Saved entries
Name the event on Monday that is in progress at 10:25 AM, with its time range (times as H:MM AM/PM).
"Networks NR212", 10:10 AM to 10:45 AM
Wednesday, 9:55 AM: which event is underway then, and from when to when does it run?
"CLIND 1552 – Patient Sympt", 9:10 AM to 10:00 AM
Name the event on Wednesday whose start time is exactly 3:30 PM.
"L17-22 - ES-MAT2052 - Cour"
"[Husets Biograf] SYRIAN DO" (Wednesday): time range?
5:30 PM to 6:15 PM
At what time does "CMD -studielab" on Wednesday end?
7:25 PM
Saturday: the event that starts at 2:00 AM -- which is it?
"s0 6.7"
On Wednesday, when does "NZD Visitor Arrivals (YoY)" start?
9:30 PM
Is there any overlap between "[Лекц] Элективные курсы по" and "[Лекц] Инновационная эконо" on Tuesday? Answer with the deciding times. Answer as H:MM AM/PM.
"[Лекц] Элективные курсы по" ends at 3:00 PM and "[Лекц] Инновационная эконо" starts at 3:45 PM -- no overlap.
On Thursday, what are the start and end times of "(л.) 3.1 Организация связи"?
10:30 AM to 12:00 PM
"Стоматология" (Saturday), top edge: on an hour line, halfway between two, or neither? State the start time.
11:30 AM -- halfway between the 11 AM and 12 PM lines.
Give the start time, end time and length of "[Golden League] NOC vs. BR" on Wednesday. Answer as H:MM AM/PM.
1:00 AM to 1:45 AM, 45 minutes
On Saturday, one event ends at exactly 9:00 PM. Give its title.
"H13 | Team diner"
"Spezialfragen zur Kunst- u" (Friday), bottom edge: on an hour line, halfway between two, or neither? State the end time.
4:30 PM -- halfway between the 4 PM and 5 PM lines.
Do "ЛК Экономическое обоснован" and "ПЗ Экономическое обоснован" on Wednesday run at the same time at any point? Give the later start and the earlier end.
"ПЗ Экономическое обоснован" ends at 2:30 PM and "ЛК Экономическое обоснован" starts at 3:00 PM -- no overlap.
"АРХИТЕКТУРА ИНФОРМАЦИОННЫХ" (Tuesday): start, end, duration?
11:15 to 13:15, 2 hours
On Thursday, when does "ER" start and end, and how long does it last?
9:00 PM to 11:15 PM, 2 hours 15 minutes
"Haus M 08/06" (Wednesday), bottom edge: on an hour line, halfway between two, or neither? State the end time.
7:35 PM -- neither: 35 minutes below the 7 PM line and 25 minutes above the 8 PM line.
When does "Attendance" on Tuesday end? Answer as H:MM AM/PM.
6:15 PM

• [Exercise] Copy all of the data above word for word, changing nothing.

• [Worked answer]
Name the event on Monday that is in progress at 10:25 AM, with its time range (times as H:MM AM/PM).
"Networks NR212", 10:10 AM to 10:45 AM
Wednesday, 9:55 AM: which event is underway then, and from when to when does it run?
"CLIND 1552 – Patient Sympt", 9:10 AM to 10:00 AM
Name the event on Wednesday whose start time is exactly 3:30 PM.
"L17-22 - ES-MAT2052 - Cour"
"[Husets Biograf] SYRIAN DO" (Wednesday): time range?
5:30 PM to 6:15 PM
At what time does "CMD -studielab" on Wednesday end?
7:25 PM
Saturday: the event that starts at 2:00 AM -- which is it?
"s0 6.7"
On Wednesday, when does "NZD Visitor Arrivals (YoY)" start?
9:30 PM
Is there any overlap between "[Лекц] Элективные курсы по" and "[Лекц] Инновационная эконо" on Tuesday? Answer with the deciding times. Answer as H:MM AM/PM.
"[Лекц] Элективные курсы по" ends at 3:00 PM and "[Лекц] Инновационная эконо" starts at 3:45 PM -- no overlap.
On Thursday, what are the start and end times of "(л.) 3.1 Организация связи"?
10:30 AM to 12:00 PM
"Стоматология" (Saturday), top edge: on an hour line, halfway between two, or neither? State the start time.
11:30 AM -- halfway between the 11 AM and 12 PM lines.
Give the start time, end time and length of "[Golden League] NOC vs. BR" on Wednesday. Answer as H:MM AM/PM.
1:00 AM to 1:45 AM, 45 minutes
On Saturday, one event ends at exactly 9:00 PM. Give its title.
"H13 | Team diner"
"Spezialfragen zur Kunst- u" (Friday), bottom edge: on an hour line, halfway between two, or neither? State the end time.
4:30 PM -- halfway between the 4 PM and 5 PM lines.
Do "ЛК Экономическое обоснован" and "ПЗ Экономическое обоснован" on Wednesday run at the same time at any point? Give the later start and the earlier end.
"ПЗ Экономическое обоснован" ends at 2:30 PM and "ЛК Экономическое обоснован" starts at 3:00 PM -- no overlap.
"АРХИТЕКТУРА ИНФОРМАЦИОННЫХ" (Tuesday): start, end, duration?
11:15 to 13:15, 2 hours
On Thursday, when does "ER" start and end, and how long does it last?
9:00 PM to 11:15 PM, 2 hours 15 minutes
"Haus M 08/06" (Wednesday), bottom edge: on an hour line, halfway between two, or neither? State the end time.
7:35 PM -- neither: 35 minutes below the 7 PM line and 25 minutes above the 8 PM line.
When does "Attendance" on Tuesday end? Answer as H:MM AM/PM.
6:15 PM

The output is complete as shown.